Texto fornecido
· · · ·

Ao
oporem embargos às ações de execução fiscal, os contribuintes têm-se
deparado com decisões que os recebem sem efeito suspensivo.
As
decisões fundamentam o recebimento dos embargos no § 1º do artigo 16 da
Lei 6.830/80 (Lei de Execuções Fiscais), porque os débitos estão
garantidos, mas, ao mesmo tempo, sustentam que para a atribuição de
efeito suspensivo é necessário o cumprimento dos requisitos dispostos
pelo § 1º do artigo 739-A do Código de Processo Civil.
Consoante
tais decisões, não existe previsão na lei específica das execuções
fiscais quanto aos efeitos gerados pela oposição dos embargos, o que
requer a aplicação subsidiária do artigo 739-A e de seu parágrafo 1º da
lei geral.
Há nessas decisões um equívoco, porque o artigo 739-A
do Código de Processo Civil é aplicável apenas aos embargos à execução
cível, que não são precedidos de garantia do débito e o § 1º do artigo
16 da Lei 6.830/80 exige a garantia do débito para admissão dos
embargos. Ademais, nos artigos 18, 19, 21, 24, I, e 32, § 2º da Lei
6.830/80 há proibição expressa de prosseguimento do curso da ação de
execução fiscal antes de proferida sentença rejeitando os embargos,
justamente por ser exigida a garantia do débito.
A Lei 6.830/0
estabelece que a execução para cobrança da Dívida Ativa da União, dos
estados, dos municípios e respectivas autarquias será regida por ela e,
subsidiariamente, pelo Código de Processo Civil (artigo 1º).
Afirmar
que a execução fiscal é regida subsidiariamente pelo Código de Processo
Civil corresponde a dizer que as normas gerais desse diploma legal
somente serão aplicadas aos fatos não previstos pela Lei 6.830/80, que
veicula normas especiais, ou, o que é equivalente, as normas do Código
de Processo Civil aplicam-se às execuções fiscais sempre que a situação
regulada não seja objeto de disposição específica estatuída pela Lei
6.830/80.

· · · ·

Instruções
No texto sobre embargos à execução fiscal, reescreva de forma mais breve o parágrafo que começa com "Há nessas decisões um equívoco", preservando seus fatos principais.

· · · ·

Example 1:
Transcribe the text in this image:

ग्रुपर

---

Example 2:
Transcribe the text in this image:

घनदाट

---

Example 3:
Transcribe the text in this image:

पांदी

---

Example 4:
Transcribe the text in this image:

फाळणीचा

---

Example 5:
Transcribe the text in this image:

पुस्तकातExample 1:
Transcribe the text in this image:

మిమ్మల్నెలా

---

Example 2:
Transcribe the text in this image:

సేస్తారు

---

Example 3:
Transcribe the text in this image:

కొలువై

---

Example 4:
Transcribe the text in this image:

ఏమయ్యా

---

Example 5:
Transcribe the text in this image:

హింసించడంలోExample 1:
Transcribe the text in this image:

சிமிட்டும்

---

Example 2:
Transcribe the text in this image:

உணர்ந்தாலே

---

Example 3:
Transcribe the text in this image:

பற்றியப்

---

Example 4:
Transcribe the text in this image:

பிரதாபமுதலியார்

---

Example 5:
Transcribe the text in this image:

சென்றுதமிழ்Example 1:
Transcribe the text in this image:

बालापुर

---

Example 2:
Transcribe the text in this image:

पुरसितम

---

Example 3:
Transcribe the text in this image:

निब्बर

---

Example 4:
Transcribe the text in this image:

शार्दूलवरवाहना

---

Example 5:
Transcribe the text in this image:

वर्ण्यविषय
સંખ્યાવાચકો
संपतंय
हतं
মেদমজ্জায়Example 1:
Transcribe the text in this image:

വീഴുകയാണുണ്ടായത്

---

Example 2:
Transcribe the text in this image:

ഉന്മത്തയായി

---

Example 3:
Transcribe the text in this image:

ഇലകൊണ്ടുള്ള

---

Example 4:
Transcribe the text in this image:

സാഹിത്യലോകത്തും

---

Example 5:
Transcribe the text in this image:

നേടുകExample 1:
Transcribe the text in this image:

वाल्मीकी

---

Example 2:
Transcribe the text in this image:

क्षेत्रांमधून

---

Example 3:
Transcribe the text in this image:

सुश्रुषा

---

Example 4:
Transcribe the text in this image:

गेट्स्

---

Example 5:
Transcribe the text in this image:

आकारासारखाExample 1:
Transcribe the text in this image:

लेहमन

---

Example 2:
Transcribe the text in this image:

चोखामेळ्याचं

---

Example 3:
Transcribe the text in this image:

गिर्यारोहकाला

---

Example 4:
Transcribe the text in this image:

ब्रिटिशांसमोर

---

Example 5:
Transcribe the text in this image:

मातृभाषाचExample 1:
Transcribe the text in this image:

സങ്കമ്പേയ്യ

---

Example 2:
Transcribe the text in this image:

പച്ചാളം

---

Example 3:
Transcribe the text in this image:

· · · ·

Solução completa
As decisões erram. O artigo 739-A do Código de Processo Civil vale só para os embargos à execução cível, que não são precedidos de garantia do débito. Já o § 1º do artigo 16 da Lei 6.830/80 exige essa garantia para admitir os embargos. Além disso, como se exige a garantia, os artigos 18, 19, 21, 24, I, e 32, § 2º da Lei 6.830/80 proíbem expressamente que a execução fiscal prossiga antes da sentença que rejeite os embargos.